Junmyeon piscou duas vezes e me encarou, logo percebendo que eu não iria dizer nada.
— J-Junmyeon… — respondeu, nervoso. — Por quê?
— Para saber qual nome colocar no seu contato quando pegar seu número. — ela lançou a cantada, me fazendo revirar os olhos sem que ela percebesse.
— Olha, eu não tenho celular. — respondeu ele, me encarando.
— Como assim não tem celular?! — além de espantada, ela aparentava estar irritada, mas logo se recompôs. — Mas tudo bem… eu moro há duas quadras daqui. Se você quiser, eu espero seu turno acabar e a gente resolve isso rapidinho.
Junmyeon estava corado, e se eu não estivesse tão irritado, provavelmente iria rir disso. Olhei para ele de um modo que ele já conhecia bem e, então, ele respondeu:
— Não vai dar, preciso levar ele até em casa.

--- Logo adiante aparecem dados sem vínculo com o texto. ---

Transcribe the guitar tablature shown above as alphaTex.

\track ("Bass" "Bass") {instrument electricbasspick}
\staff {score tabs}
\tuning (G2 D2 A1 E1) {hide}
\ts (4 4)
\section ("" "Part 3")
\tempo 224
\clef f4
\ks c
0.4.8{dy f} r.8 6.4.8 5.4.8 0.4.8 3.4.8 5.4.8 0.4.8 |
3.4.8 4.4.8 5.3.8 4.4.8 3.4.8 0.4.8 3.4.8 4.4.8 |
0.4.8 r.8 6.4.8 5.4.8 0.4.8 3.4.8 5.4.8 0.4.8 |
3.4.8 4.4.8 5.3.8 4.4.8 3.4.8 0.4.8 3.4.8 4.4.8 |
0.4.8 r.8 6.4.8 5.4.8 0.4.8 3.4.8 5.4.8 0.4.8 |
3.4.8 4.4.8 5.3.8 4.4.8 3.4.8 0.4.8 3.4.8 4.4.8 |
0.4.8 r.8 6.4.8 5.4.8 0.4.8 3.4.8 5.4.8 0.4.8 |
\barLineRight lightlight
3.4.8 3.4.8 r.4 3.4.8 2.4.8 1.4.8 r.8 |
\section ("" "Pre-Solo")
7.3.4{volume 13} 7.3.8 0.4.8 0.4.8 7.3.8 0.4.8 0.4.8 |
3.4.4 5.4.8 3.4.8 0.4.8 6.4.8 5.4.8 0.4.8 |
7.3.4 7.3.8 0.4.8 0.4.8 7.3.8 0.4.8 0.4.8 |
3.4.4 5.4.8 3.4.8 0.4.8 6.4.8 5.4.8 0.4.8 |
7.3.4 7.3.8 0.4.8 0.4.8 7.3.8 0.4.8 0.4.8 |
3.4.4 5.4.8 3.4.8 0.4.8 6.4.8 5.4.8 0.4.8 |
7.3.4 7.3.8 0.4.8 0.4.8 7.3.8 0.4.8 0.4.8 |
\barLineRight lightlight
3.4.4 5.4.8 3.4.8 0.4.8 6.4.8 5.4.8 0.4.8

Está grávido e não pode correr o risco de ir sozinho.
— Tenho certeza que ele pode pegar um táxi, não é? — a garota insistiu.
— Não, não posso! — respondi prontamente.
A menina bufou e saiu, irritadiça, sem falar mais nada. Respirei fundo, revirando os olhos novamente.
— Tá tudo bem? — o alfa perguntou a mim.
— Tudo ótimo. Me paga um suco!
Ele, de alguma forma, não me desobedeceu, entregando-me minutos depois um suco de manga.
Esperei um pouco mais até Junmyeon ser liberado sem falar mais nada, ainda pensando na situação que anteriormente aconteceu. Eu não entendia bem o motivo, mas ficava vermelho. Sabia disso porque minhas bochechas esquentavam e minha cabeça doía. Não falei mais com ele até metade do caminho, quando ele finalmente se pronunciou.
— Hey, por que está bravo?
— Não estou bravo.
— Está sim! É por conta da ômega de mais cedo?
— Achei que o bar fosse de ômegas que se interessassem por outros ômegas. — resmunguei.
— Ela deve se interessar pelos dois, ou estar acompanhando alguma amiga. Além disso, ninguém fica pedindo carteirinha na frente do bar. — Junmyeon me explicou, calmamente. — Mas por que isso te incomodou tanto? Ficou com ciúmes que o seu gatinho chamou a atenção de alguém?
— Não faça piadinhas! — exigi.
— Tudo bem, eu não vou largar seu pé para ir pra cama de um ômega. — garantiu ele, me fazendo prender um sorriso.